Sales pitch, meet reality | The Seattle Times

Meanwhile, as we expected (I did say DOOM!!!) once we failed our key support line of 3,420 on the S&P, there was nothing holding the index up and it's been a pretty solid drop for the last couple of days and today is not looking any better as we're already down 2% in the Futures.  Oil is down 5% this morning as yesterday's API Report showed a 4.5M barrel build in inventories.  $37.50 should be bouncy on Oil Futures (/CL) with our EIA Report coming out at 10:30 so that's a fun way to play if you need a bullish bet (with tight stops under $37.50, of course).  

Meanwhile, with the 15% line of 3,277.50 now in sight on the S&P 500 (/ES) it's a good time to take profit on our hedges as that line should be bouncy.  How bouncy?  Well if we count this as a 10% drop from the 25% line then the weak bounce should be 2% or, more exactly, 3,562.50 is the 25% line so we had a 285-point drop which means we will have a 57-point weak bounce to 3,335 and a strong bounce would take us to 3,392 and that is the now-declining 50-day moving average. 

Now, keep in mind we haven't actually hit 3,277.50 but, if we see the strong and weak bounce lines from that PRESUMED drop acting like they matter – then that's a pretty accurate predictor that we WILL be testing our 15% line again.  Still, even if we do, the bounce back to 3,335 is almost inevitable – even if we're going to drop another 5% or more, so NOW, at 3,319, is a good time to cash out our hedges and get ready to take advantage of the bounce.  

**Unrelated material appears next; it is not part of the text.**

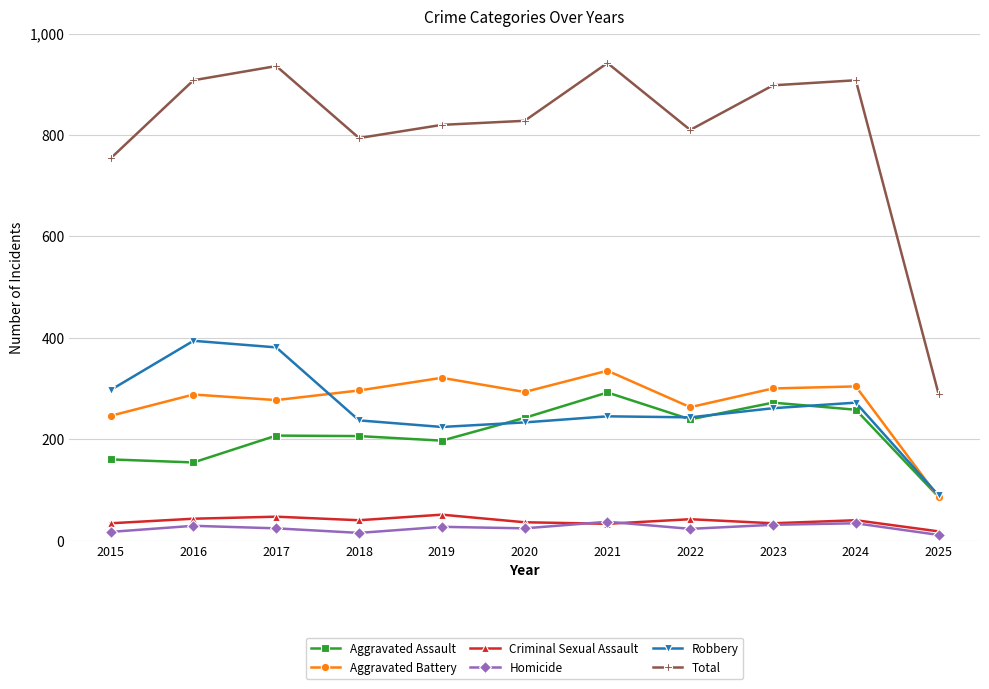

Which series has the widest spread of values?

Total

We did our last Short-Term Portfolio Review back on Tuesday, the 13th, when the S&P was at 3,500 and the STP was at $484,069 and now it's up to $620,909 so up $136,840 in two weeks is a very nice hedge for our Long-Term Portfolio (LTP), which has fallen from $1,070,623 to $974,283 – down $96,340 so we're making more money on the way down than up and today being a big down day – it's a good day to take profits on our shorts.  

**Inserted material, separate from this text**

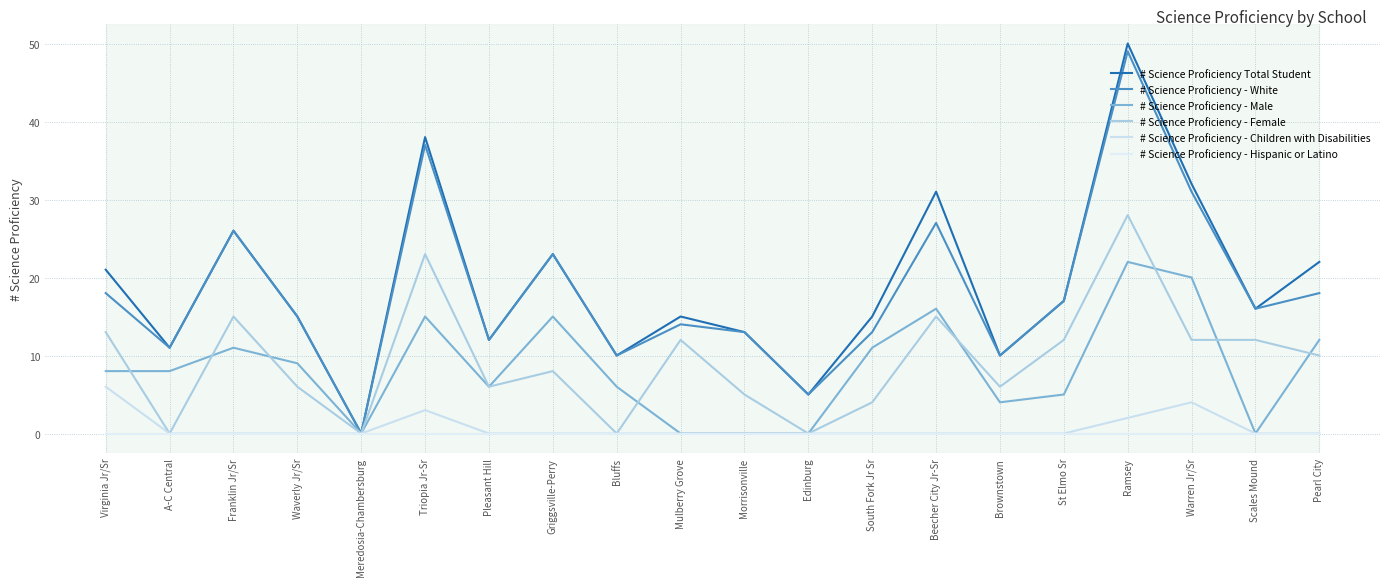

Does the chart display data point markers on the line(s)?

No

It's been brought to my attention, however, that the TSLA stock split in the STP was not accounted for correctly and roughly 1/3 of the gains ($141,420) since before the split (9/1) are overstated.  That has no bearing on the gains from other positions, of course, but TSLA is a big position and, as that's very difficult to unwind in the context of this STP so I think the prudent and educational course is to start a new Short-Term Portfolio that is capable of protecting a $1M LTP in this market environment.  

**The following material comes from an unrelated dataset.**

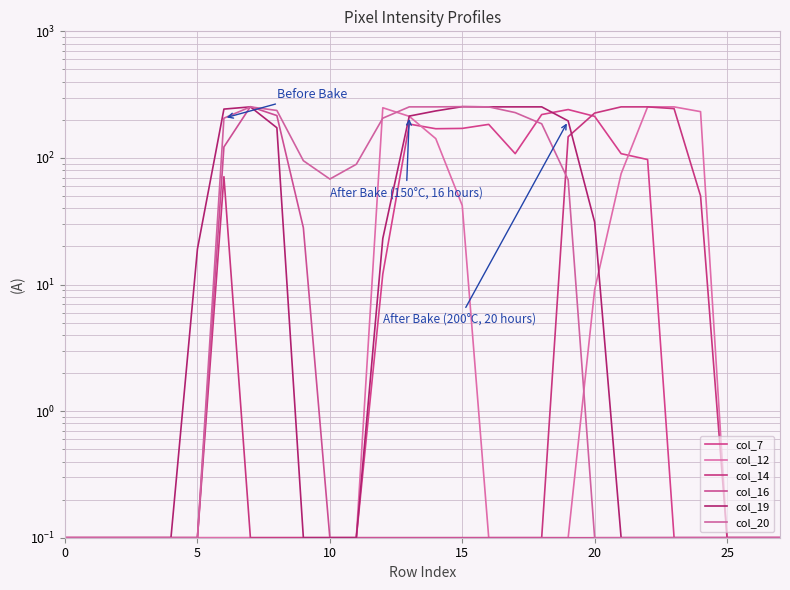

The value of col_14 at 30 is 21.4. True or false?

False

This is a great opportunity to cash in and re-position and we'll carry forward just $200,000 to protect our just-under $1M LTP with the following new hedges.  

  • Sell 5 CMG Jan $1,300 calls for $82 ($41,000) 
  • Buy 6 CMG 2022 $1,300 puts for $220 ($132,000) 
  • Sell 3 CMG 2022 $1,100 puts for $130 ($39,000) 
  • Sell 3 CMG Jan $1,150 puts for $25 ($7,500) 

That's net $44,500 on the $120,000 spread but it's really more than that as we can roll the short puts along to lower strikes and widen half the spread.  Also, it's really less than that (net) as we have several mre short put sales ahead of us and we should be able to knock down at least 1/2 of that net cost which makes this a very efficient hedge offering $80,000(ish) of downside protection. 

SQQQ – Up to $23.75 at the moment!  

  • Buy 100 SQQQ 2022 $20 calls for $11 ($110,000) 
  • Sell 75 SQQQ Jan $25 calls for $4.70 ($35,250) 
  • Sell 25 SQQQ Jan $21 puts for $3.10 ($7,750) 

That's net $67,000 on a rollable $50,000 spread but the 2022 $35s are $8.40 so we can pick up $30,000 more (net $37,000) and widen the spread to $150,000 but I sure hope the Nasdaq doesn't crash that hard.  This keeps us flexible without taking too much risk on the bounce.

TSLA – Still too high!   The problem is we don't have huge profits to play with so it's not a great fit.

So that's it for now, we'll see what kind of bounce we have and add more protection as needed.